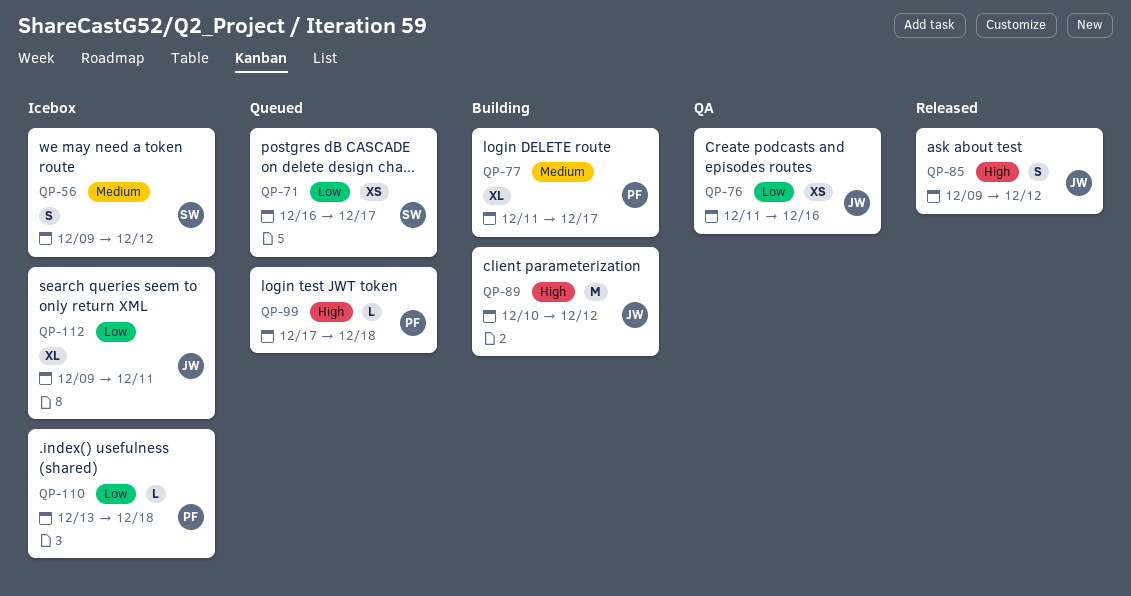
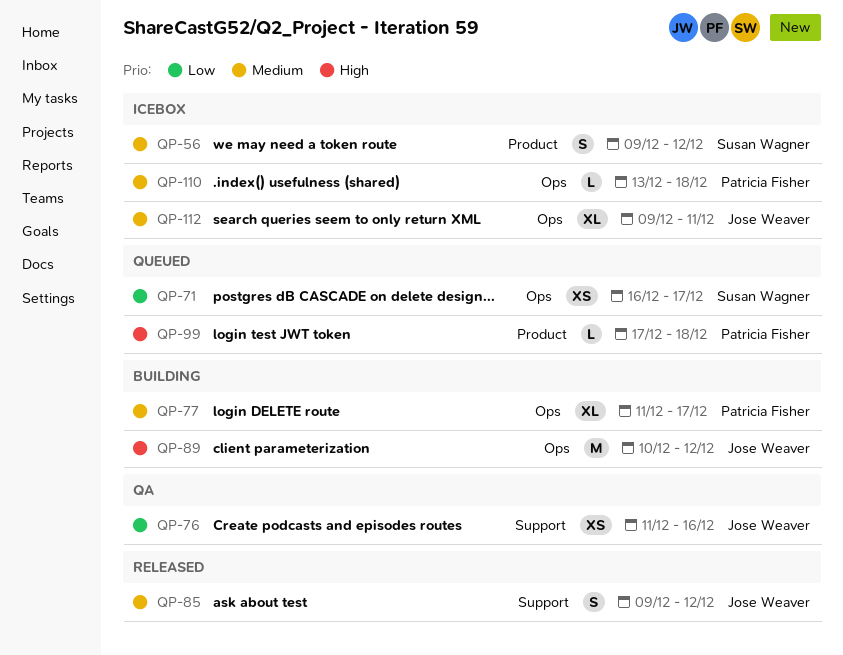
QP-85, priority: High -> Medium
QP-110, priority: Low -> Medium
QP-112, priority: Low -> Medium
=-=-=
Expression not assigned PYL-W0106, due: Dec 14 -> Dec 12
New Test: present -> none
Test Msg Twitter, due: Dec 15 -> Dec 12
=-=-=
*Exercise*: The reply should hold only the lines of the listing above starting at the line containing "QP-85, priority: High -> Medium" and ending at the line containing "QP-112, priority: Low -> Medium", exactly as written.

*Finished task*:
QP-85, priority: High -> Medium
QP-110, priority: Low -> Medium
QP-112, priority: Low -> Medium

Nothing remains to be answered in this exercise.